For the time being, large language models are still not human-like enough to fool us. At least not every time.
Key Questions Answered:
A: AI tends to over-imitate and lacks subtle conversational cues—especially in timing, phrasing, and social rhythm—that make human speech flow naturally.
A: Incorrect use of filler words, awkward transitions, and overly formal phrasing make even advanced AI sound slightly robotic or scripted.
A: Possibly, but researchers suggest key differences in empathy, timing, and social intent may always distinguish humans from machines.
About this AI research news
Author: Nancy Bazilchuk
Source: NTNU
Contact: Nancy Bazilchuk – NTNU
Image: The image is credited to Neuroscience News
Original Research: Open access.
“Can Large Language Models Simulate Spoken Human Conversations?” by Lucas Bietti et al. Cognitive Science
Abstract
Can Large Language Models Simulate Spoken Human Conversations?
Large language models (LLMs) can emulate many aspects of human cognition and have been heralded as a potential paradigm shift.
They are proficient in chat-based conversation, but little is known about their ability to simulate spoken conversation. We investigated whether LLMs can simulate spoken human conversation.
In Study 1, we compared transcripts of human telephone conversations from the Switchboard (SB) corpus to six corpora of transcripts generated by two powerful LLMs, GPT-4 and Claude Sonnet 3.5, and two open-source LLMs, Vicuna and Wayfarer, using different prompts designed to mimic SB participants’ instructions.
We compared LLM and SB conversations in terms of alignment (conceptual, syntactic, and lexical), coordination markers, and coordination of openings and closings.
We also documented qualitative features by which LLM conversations differ from SB conversations.

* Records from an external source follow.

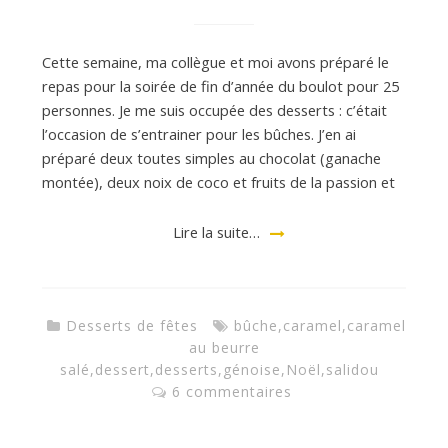
Cette semaine, ma collègue et moi avons préparé le
repas pour la soirée de fin d’année du boulot pour 25
personnes. Je me suis occupée des desserts : c’était
l’occasion de s’entrainer pour les bûches. J’en ai
préparé deux toutes simples au chocolat (ganache
montée), deux noix de coco et fruits de la passion et
Lire la suite…
Desserts de fêtes
bûche
,
caramel
,
caramel
au beurre
salé
,
dessert
,
desserts
,
génoise
,
Noël
,
salidou
6 commentaires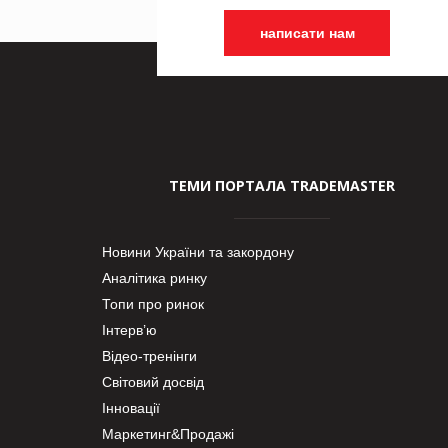
написати нам
ТЕМИ ПОРТАЛА TRADEMASTER
Новини України та закордону
Аналітика ринку
Топи про ринок
Інтерв’ю
Відео-тренінги
Світовий досвід
Інновації
Маркетинг&Продажі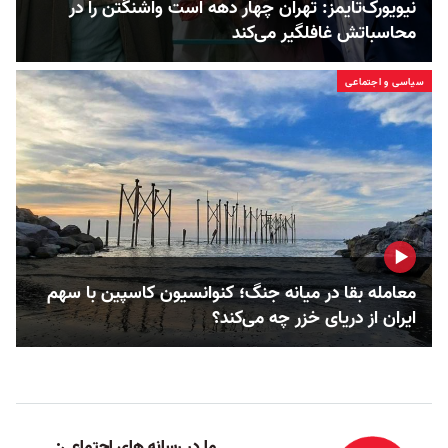
نیویورک‌تایمز: تهران چهار دهه است واشنگتن را در
محاسباتش غافلگیر می‌کند
سیاسی و اجتماعی
معامله بقا در میانه جنگ؛ کنوانسیون کاسپین با سهم
ایران از دریای خزر چه می‌کند؟
ما در رسانه های اجتماعی: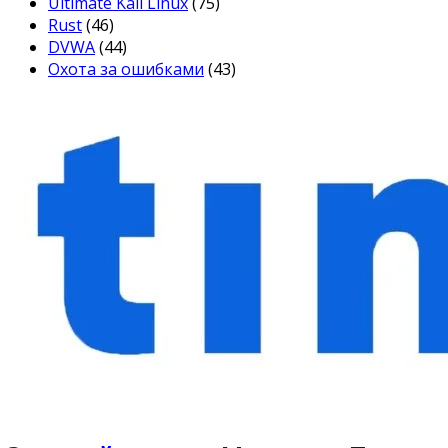
Ultimate Kali Linux
(75)
Rust
(46)
DVWA
(44)
Охота за ошибками
(43)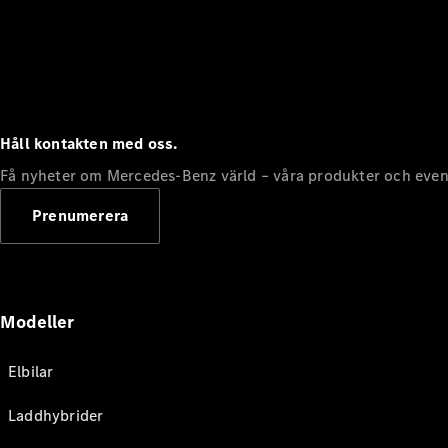
Håll kontakten med oss.
Få nyheter om Mercedes-Benz värld – våra produkter och even
Prenumerera
Modeller
Elbilar
Laddhybrider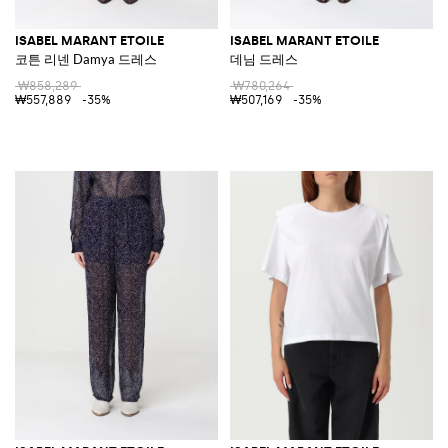
ISABEL MARANT ETOILE
ISABEL MARANT ETOILE
코튼 리넨 Damya 드레스
데님 드레스
₩858,289
₩780,264
₩557,889
-35%
₩507,169
-35%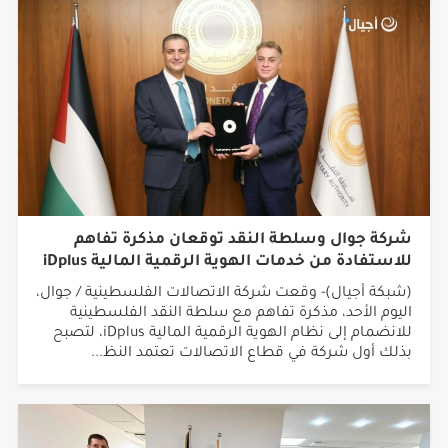
شركة جوال وسلطة النقد توقعان مذكرة تفاهم
للاستفادة من خدمات الهوية الرقمية المالية iDplus
(شبكة أجيال)- وقعت شركة الاتصالات الفلسطينية / جوال،
اليوم الأحد، مذكرة تفاهم مع سلطة النقد الفلسطينية
للانضمام إلى نظام الهوية الرقمية المالية iDplus، لتصبح
بذلك أول شركة في قطاع الاتصالات تعتمد النظ...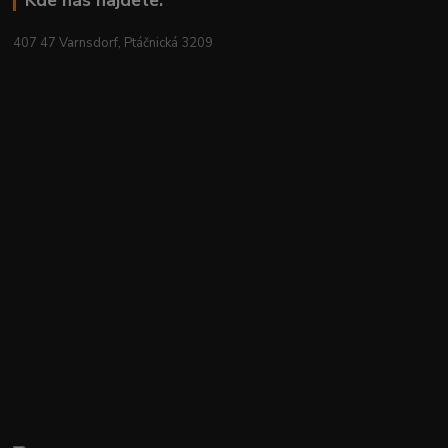
407 47 Varnsdorf, Ptáčnická 3209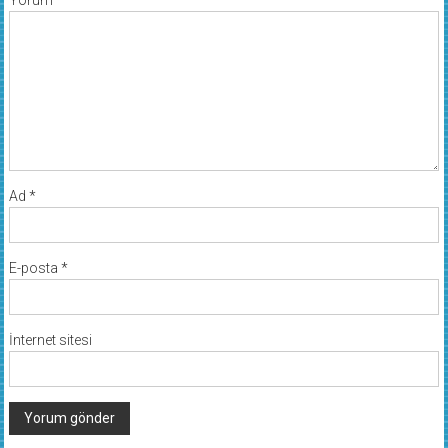
Yorum
*
Ad
*
E-posta
*
İnternet sitesi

In Study 2, we assessed whether humans can distinguish transcripts produced by LLMs from those of SB conversations. LLM conversations exhibited exaggerated alignment (and an increase in alignment as conversation unfolded) relative to human conversations, different and often inappropriate use of coordination markers, and were dissimilar to human conversations in openings and closings.
LLM conversations did not consistently pass for SB conversations. Spoken conversations generated by LLMs are both qualitatively and quantitatively different from those of humans.
This issue may evolve with better LLMs and more training on spoken conversation, but may also result from key differences between spoken conversation and chat.